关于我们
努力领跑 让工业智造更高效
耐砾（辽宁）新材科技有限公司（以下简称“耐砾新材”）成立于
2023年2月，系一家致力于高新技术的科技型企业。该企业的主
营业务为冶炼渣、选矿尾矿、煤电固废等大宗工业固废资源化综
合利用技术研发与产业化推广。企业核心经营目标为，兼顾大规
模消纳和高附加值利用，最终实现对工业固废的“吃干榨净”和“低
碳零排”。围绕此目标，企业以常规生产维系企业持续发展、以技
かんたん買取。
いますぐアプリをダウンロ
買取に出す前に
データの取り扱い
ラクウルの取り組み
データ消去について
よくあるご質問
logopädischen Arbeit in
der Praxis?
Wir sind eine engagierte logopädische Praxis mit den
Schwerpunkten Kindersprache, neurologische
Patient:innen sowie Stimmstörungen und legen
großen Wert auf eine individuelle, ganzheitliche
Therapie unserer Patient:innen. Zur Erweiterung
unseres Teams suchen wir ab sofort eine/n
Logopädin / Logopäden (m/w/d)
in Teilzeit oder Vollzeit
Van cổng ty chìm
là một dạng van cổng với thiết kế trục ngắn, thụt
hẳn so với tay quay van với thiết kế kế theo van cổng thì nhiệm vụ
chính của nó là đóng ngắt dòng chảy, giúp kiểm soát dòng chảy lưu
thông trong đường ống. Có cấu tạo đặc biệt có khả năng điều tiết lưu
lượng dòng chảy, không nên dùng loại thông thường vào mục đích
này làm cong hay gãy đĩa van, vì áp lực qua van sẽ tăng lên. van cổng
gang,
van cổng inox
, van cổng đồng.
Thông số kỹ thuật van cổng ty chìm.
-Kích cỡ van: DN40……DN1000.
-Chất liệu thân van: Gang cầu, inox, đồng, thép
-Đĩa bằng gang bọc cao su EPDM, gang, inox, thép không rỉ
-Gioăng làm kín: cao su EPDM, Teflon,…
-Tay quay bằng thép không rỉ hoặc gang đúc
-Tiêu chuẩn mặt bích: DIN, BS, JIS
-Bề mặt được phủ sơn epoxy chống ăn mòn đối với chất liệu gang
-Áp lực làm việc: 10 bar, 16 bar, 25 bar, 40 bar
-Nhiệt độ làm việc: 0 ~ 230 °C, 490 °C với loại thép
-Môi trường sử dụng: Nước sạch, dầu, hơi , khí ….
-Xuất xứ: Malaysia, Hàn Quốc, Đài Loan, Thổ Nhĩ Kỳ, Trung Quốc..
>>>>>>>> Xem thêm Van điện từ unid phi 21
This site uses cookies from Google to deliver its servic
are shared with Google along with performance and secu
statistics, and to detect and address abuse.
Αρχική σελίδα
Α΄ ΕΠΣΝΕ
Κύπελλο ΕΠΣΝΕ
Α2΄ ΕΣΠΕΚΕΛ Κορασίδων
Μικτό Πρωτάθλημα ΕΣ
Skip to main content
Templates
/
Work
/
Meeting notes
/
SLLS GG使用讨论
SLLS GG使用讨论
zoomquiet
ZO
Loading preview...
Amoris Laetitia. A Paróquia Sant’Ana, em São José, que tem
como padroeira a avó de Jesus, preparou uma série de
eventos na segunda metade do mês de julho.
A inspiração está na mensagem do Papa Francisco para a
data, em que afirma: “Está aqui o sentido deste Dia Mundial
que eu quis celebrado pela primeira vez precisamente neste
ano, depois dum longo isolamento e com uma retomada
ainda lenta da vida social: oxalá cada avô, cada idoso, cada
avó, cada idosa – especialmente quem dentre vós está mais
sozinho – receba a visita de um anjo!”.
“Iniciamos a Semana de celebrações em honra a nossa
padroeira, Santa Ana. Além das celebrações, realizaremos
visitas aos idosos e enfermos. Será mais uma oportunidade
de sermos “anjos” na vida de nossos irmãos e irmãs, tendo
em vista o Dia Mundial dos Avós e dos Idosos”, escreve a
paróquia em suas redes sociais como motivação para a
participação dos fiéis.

____

Aim of the task ::
Print all of the text in the data above, line by line and in the same order, without changing anything.

Task result ::
关于我们
努力领跑 让工业智造更高效
耐砾（辽宁）新材科技有限公司（以下简称“耐砾新材”）成立于
2023年2月，系一家致力于高新技术的科技型企业。该企业的主
营业务为冶炼渣、选矿尾矿、煤电固废等大宗工业固废资源化综
合利用技术研发与产业化推广。企业核心经营目标为，兼顾大规
模消纳和高附加值利用，最终实现对工业固废的“吃干榨净”和“低
碳零排”。围绕此目标，企业以常规生产维系企业持续发展、以技
かんたん買取。
いますぐアプリをダウンロ
買取に出す前に
データの取り扱い
ラクウルの取り組み
データ消去について
よくあるご質問
logopädischen Arbeit in
der Praxis?
Wir sind eine engagierte logopädische Praxis mit den
Schwerpunkten Kindersprache, neurologische
Patient:innen sowie Stimmstörungen und legen
großen Wert auf eine individuelle, ganzheitliche
Therapie unserer Patient:innen. Zur Erweiterung
unseres Teams suchen wir ab sofort eine/n
Logopädin / Logopäden (m/w/d)
in Teilzeit oder Vollzeit
Van cổng ty chìm
là một dạng van cổng với thiết kế trục ngắn, thụt
hẳn so với tay quay van với thiết kế kế theo van cổng thì nhiệm vụ
chính của nó là đóng ngắt dòng chảy, giúp kiểm soát dòng chảy lưu
thông trong đường ống. Có cấu tạo đặc biệt có khả năng điều tiết lưu
lượng dòng chảy, không nên dùng loại thông thường vào mục đích
này làm cong hay gãy đĩa van, vì áp lực qua van sẽ tăng lên. van cổng
gang,
van cổng inox
, van cổng đồng.
Thông số kỹ thuật van cổng ty chìm.
-Kích cỡ van: DN40……DN1000.
-Chất liệu thân van: Gang cầu, inox, đồng, thép
-Đĩa bằng gang bọc cao su EPDM, gang, inox, thép không rỉ
-Gioăng làm kín: cao su EPDM, Teflon,…
-Tay quay bằng thép không rỉ hoặc gang đúc
-Tiêu chuẩn mặt bích: DIN, BS, JIS
-Bề mặt được phủ sơn epoxy chống ăn mòn đối với chất liệu gang
-Áp lực làm việc: 10 bar, 16 bar, 25 bar, 40 bar
-Nhiệt độ làm việc: 0 ~ 230 °C, 490 °C với loại thép
-Môi trường sử dụng: Nước sạch, dầu, hơi , khí ….
-Xuất xứ: Malaysia, Hàn Quốc, Đài Loan, Thổ Nhĩ Kỳ, Trung Quốc..
>>>>>>>> Xem thêm Van điện từ unid phi 21
This site uses cookies from Google to deliver its servic
are shared with Google along with performance and secu
statistics, and to detect and address abuse.
Αρχική σελίδα
Α΄ ΕΠΣΝΕ
Κύπελλο ΕΠΣΝΕ
Α2΄ ΕΣΠΕΚΕΛ Κορασίδων
Μικτό Πρωτάθλημα ΕΣ
Skip to main content
Templates
/
Work
/
Meeting notes
/
SLLS GG使用讨论
SLLS GG使用讨论
zoomquiet
ZO
Loading preview...
Amoris Laetitia. A Paróquia Sant’Ana, em São José, que tem
como padroeira a avó de Jesus, preparou uma série de
eventos na segunda metade do mês de julho.
A inspiração está na mensagem do Papa Francisco para a
data, em que afirma: “Está aqui o sentido deste Dia Mundial
que eu quis celebrado pela primeira vez precisamente neste
ano, depois dum longo isolamento e com uma retomada
ainda lenta da vida social: oxalá cada avô, cada idoso, cada
avó, cada idosa – especialmente quem dentre vós está mais
sozinho – receba a visita de um anjo!”.
“Iniciamos a Semana de celebrações em honra a nossa
padroeira, Santa Ana. Além das celebrações, realizaremos
visitas aos idosos e enfermos. Será mais uma oportunidade
de sermos “anjos” na vida de nossos irmãos e irmãs, tendo
em vista o Dia Mundial dos Avós e dos Idosos”, escreve a
paróquia em suas redes sociais como motivação para a
participação dos fiéis.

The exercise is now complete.